**Records**

Start of Block

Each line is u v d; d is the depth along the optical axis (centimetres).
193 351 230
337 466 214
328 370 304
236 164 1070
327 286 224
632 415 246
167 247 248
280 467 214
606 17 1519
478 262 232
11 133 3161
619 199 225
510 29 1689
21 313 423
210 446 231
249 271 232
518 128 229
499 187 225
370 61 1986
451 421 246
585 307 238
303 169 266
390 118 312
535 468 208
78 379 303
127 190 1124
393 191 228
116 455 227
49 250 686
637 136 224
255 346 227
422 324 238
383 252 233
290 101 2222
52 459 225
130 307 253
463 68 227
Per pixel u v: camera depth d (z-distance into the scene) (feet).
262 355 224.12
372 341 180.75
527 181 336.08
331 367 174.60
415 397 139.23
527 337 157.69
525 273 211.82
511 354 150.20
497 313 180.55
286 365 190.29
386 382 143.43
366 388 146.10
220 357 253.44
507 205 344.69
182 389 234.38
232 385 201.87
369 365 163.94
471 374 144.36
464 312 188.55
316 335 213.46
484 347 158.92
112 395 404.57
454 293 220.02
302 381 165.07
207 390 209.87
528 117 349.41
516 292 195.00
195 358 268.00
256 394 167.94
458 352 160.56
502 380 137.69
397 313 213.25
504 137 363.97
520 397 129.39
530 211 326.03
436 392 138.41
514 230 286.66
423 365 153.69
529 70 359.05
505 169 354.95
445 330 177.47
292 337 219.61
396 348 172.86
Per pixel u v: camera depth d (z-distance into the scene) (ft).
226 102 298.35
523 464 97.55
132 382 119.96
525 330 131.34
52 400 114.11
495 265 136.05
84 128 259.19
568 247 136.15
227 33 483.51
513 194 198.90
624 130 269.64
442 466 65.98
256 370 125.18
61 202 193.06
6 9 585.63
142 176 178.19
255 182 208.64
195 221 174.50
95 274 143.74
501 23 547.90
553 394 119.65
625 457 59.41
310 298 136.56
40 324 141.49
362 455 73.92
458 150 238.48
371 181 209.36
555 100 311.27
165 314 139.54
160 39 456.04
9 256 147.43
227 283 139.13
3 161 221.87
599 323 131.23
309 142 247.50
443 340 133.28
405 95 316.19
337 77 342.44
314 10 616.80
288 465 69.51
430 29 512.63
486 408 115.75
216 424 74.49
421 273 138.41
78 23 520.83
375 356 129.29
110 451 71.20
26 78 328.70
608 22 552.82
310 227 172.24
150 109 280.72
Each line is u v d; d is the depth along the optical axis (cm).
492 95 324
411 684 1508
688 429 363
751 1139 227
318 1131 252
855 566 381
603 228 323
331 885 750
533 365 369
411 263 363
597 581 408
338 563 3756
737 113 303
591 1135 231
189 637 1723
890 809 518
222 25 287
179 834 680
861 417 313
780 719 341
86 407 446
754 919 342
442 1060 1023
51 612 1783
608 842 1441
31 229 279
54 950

End of Block

**The problem**
Look through the material above and print exactly the lines from the one containing "502 380 137.69" to the one containing "150 109 280.72", both included, and nothing more.

**Exercise answer**
502 380 137.69
397 313 213.25
504 137 363.97
520 397 129.39
530 211 326.03
436 392 138.41
514 230 286.66
423 365 153.69
529 70 359.05
505 169 354.95
445 330 177.47
292 337 219.61
396 348 172.86
Per pixel u v: camera depth d (z-distance into the scene) (ft).
226 102 298.35
523 464 97.55
132 382 119.96
525 330 131.34
52 400 114.11
495 265 136.05
84 128 259.19
568 247 136.15
227 33 483.51
513 194 198.90
624 130 269.64
442 466 65.98
256 370 125.18
61 202 193.06
6 9 585.63
142 176 178.19
255 182 208.64
195 221 174.50
95 274 143.74
501 23 547.90
553 394 119.65
625 457 59.41
310 298 136.56
40 324 141.49
362 455 73.92
458 150 238.48
371 181 209.36
555 100 311.27
165 314 139.54
160 39 456.04
9 256 147.43
227 283 139.13
3 161 221.87
599 323 131.23
309 142 247.50
443 340 133.28
405 95 316.19
337 77 342.44
314 10 616.80
288 465 69.51
430 29 512.63
486 408 115.75
216 424 74.49
421 273 138.41
78 23 520.83
375 356 129.29
110 451 71.20
26 78 328.70
608 22 552.82
310 227 172.24
150 109 280.72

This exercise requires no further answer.